Help Me Random Forest

Sorry for writing late today. Because there were exams. This is going to be an article, I’m actually trying to do it. I am an academician. What is your job?

Being late to the party I could offer these points

Then like other KNIMEs suggested it does make sense to read about machine learning in general and avoid pitfalls.

If you have to deal with (highly) imbalanced data you might want to read the links about that in my collection.

It is although important to keep in mind what your data says and what business problem you want to solve and if your data will be able to say something about that - preferably in a reproducible way.


Hi @Daniel_Weikert

The X Partitioner is set to “draw randomly” but it does a random sampling -without replacement- which insures that all the samples are eventually sampled and none is taken twice. If you add a joiner as shown here below to my last uploaded workflow, you will see that this is the case and matches all the samples with an inner join.

Besides this, the “loop end” configuration is set so that all the ROW ID should be unique, otherwise stops, as shown below. This can hence only work if the previous sampling is done by the X-Partitioner without replacement and all the samples are eventually drawn without duplicates:

Hope this helps.



Hi @UgurErcan

Thanks for your last answer. Is it possible to contact you by email ? If so, please let me know and I’ll get in touch.



1 Like

Hi @aworker Of course with pleasure,

1 Like

OK thanks
the workflow I downloaded had no joiner node so I was missing that

@aworker @Daniel_Weikert @mlauber71 @kienerj
Actually, I have another question. I want to predict a continuous variable according to various criteria (continuous, ordinal, nomina, binary, etc.). For this, I set up a SVM and ANN model, but MAPE values do not go below 35%. What would you recommend for this? XGBOOST or?

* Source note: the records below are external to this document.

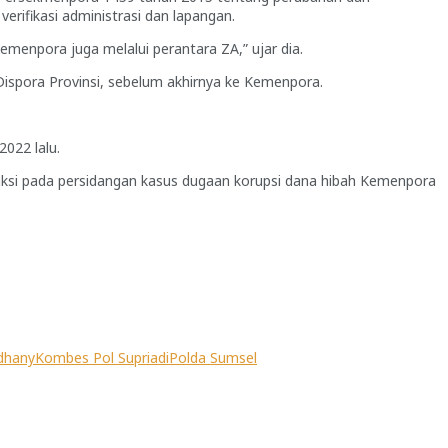
ifikasi administrasi dan lapangan.
menpora juga melalui perantara ZA,” ujar dia.
ispora Provinsi, sebelum akhirnya ke Kemenpora.
022 lalu.
 saksi pada persidangan kasus dugaan korupsi dana hibah Kemenpora
dhany
Kombes Pol Supriadi
Polda Sumsel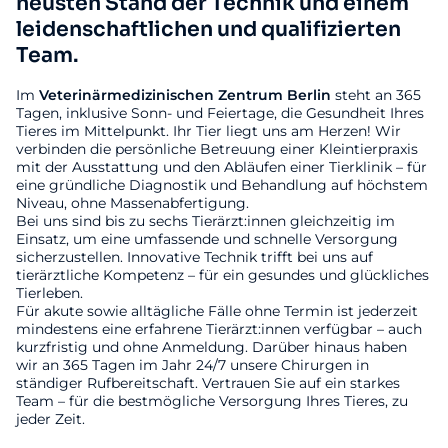
neusten Stand der Technik und einem
leidenschaftlichen und qualifizierten
Team.
Im
Veterinärmedizinischen
Zentrum
Berlin
steht an 365
Tagen, inklusive Sonn- und Feiertage, die Gesundheit Ihres
Tieres im Mittelpunkt. Ihr Tier liegt uns am Herzen! Wir
verbinden die persönliche Betreuung einer Kleintierpraxis
mit der Ausstattung und den Abläufen einer Tierklinik – für
eine gründliche Diagnostik und Behandlung auf höchstem
Niveau, ohne Massenabfertigung.
Bei uns sind bis zu sechs Tierärzt:innen gleichzeitig im
Einsatz, um eine umfassende und schnelle Versorgung
sicherzustellen. Innovative Technik trifft bei uns auf
tierärztliche Kompetenz – für ein gesundes und glückliches
Tierleben.
Für akute sowie alltägliche Fälle ohne Termin ist jederzeit
mindestens eine erfahrene Tierärzt:innen verfügbar – auch
kurzfristig und ohne Anmeldung. Darüber hinaus haben
wir an 365 Tagen im Jahr 24/7 unsere Chirurgen in
ständiger Rufbereitschaft. Vertrauen Sie auf ein starkes
Team – für die bestmögliche Versorgung Ihres Tieres, zu
jeder Zeit.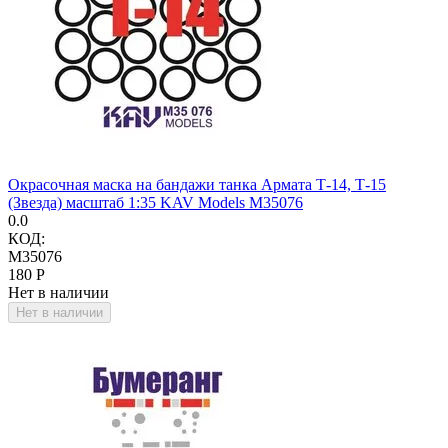
Окрасочная маска на бандажи танка Армата Т-14, Т-15
(Звезда) масштаб 1:35 KAV Models M35076
0.0
КОД:
M35076
‍180‍
Р
Нет в наличии
Нет в наличии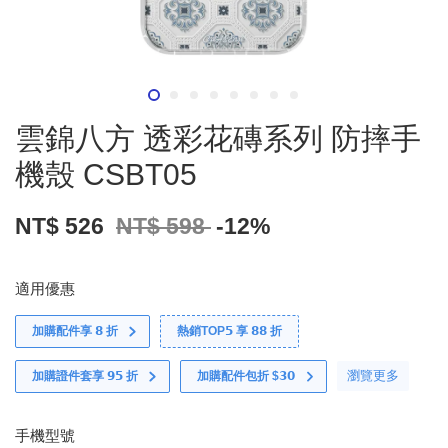
雲錦八方 透彩花磚系列 防摔手
機殼 CSBT05
NT$ 526
NT$ 598
-12%
適用優惠
加購配件享 𝟴 折
熱銷TOP𝟱 享 𝟴𝟴 折
瀏覽更多
加購證件套享 𝟵𝟱 折
加購配件包折 $𝟯𝟬
手機型號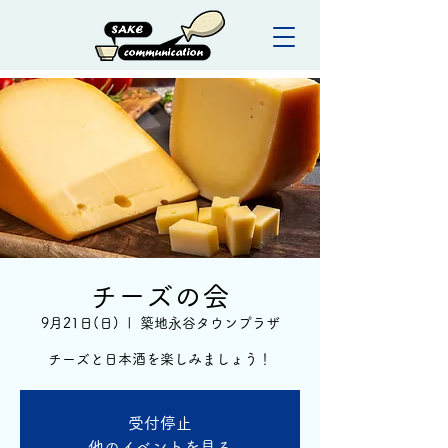
チーズの会
9月21日(日)
  |  
築地永谷タウンプラザ
チーズと日本酒を楽しみましょう！
受付停止
他のイベントを見る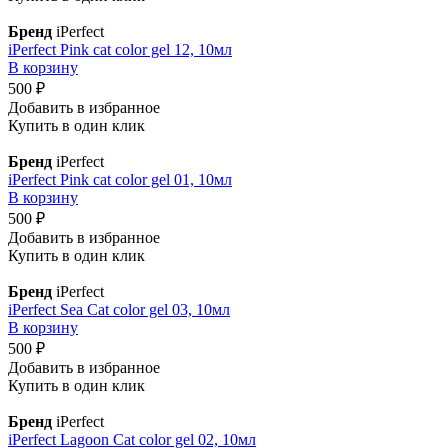
Бренд
iPerfect
iPerfect Pink cat color gel 12, 10мл
В корзину
500 ₽
Добавить в избранное
Купить в один клик
Бренд
iPerfect
iPerfect Pink cat color gel 01, 10мл
В корзину
500 ₽
Добавить в избранное
Купить в один клик
Бренд
iPerfect
iPerfect Sea Cat color gel 03, 10мл
В корзину
500 ₽
Добавить в избранное
Купить в один клик
Бренд
iPerfect
iPerfect Lagoon Cat color gel 02, 10мл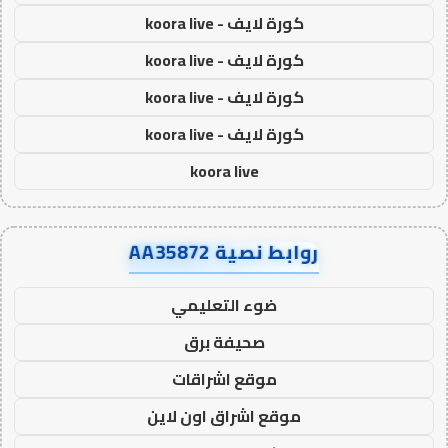
كورة لايف - koora live
كورة لايف - koora live
كورة لايف - koora live
كورة لايف - koora live
koora live
روابط نصية AA35872
ضوء التعليمي
صحيفة برق
موقع اشراقات
موقع اشراق اون لاين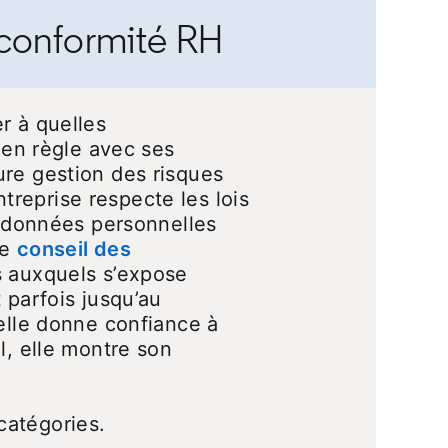
 conformité RH
r à quelles
n en règle avec ses
ure gestion des risques
entreprise respecte les lois
ab
 données personnelles
le
conseil des
es auxquels s’expose
 parfois jusqu’au
 elle donne confiance à
l, elle montre son
catégories.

@aworker your workflow is working properly. Thank you.

@aworker @kienerj Hi again I’m busy nowadays. So sorry. Will cross validation be in training or testing?

If you want to predict numeric variables you might take a look at regression part of the machine learning collection

This article deals with statistics when you want to predict numeric values:

1 Like

Thanks for your collection. Is there a need to convert the outputs to number before apply a scorer node? (Used H2O for the famous adults dataset income >50k with Random Forest without converting the target “>50k” to number before training to get a feeling).

1 Like

@Daniel_Weikert for the regression example I use a house price dataset not the census income one. Also to see how good you model is you could use a numeric scorer.

1 Like

Yes but this implies to covert it to numer first instead of having a strin “>50k” and “<=50k”.
I was just wondering whether there is a scorer node to test accuracy based on strings

1 Like

Well you could evaluate a binary target (1/0, TRUE/FALSE) with the methods mentioned in the first article about auto-machine learning. If you have several strings you could try and use evaluation methods like LogLoss to see what a target with A, B, C would be like.

Or you might want to elaborate on what your question is :slight_smile:

1 Like

not necessary, normally I would use some kind of encoding Labelencoder or one hot encoding for the target.
Here I just wanted to see whether I could save some time ( with something like H2O Binomial Scorer)

1 Like

I do not see the point why converting a categorical target into a numeric one would be beneficial except in maybe very special cases, one idea could be that you would have an aggregation like % of sales in a region where you might convert single 1/0 targets into a percentage of success in an item (region) - but you might loose the individual information of single (in this case) customers when aggregation the signals also (average, median, standard deviation, skewness, ….). I would recommend for a start to use just the target.

Another thing is the label or category encoding of string variables. In my collection there is the example of label encoding (you have to be careful with that) and also special encoding with vtreat. I have a workflow using Dictionary or Hash encoding with the help of Python. I will upload that at some point.

You could always try to use some dimension reduction techniques on your training data and see how that goes. I have not yet used H2O PCA or Autoencoding but that might also be an option.


Thank you @mlauber71 . I will read.

@mlauber71 @Daniel_Weikert Dear friends, I am trying to predict a continuous variable using categorical, binary, continuous variables. I tried ANN and SVR models for this. The MAPE values I obtained ranged from 34% to 40%, respectively. Can you make a workflow for this?
By the way, I’m currently reviewing your article. These days, exams and homework are all busy. I definitely read your posts. Thanks.

Actually, I’ve heard of H20 or XGBOOST methods but I haven’t applied them, a method like this can make a difference. If it does, it’ll be awesome. :smiley:

This topic was automatically closed 182 days after the last reply. New replies are no longer allowed.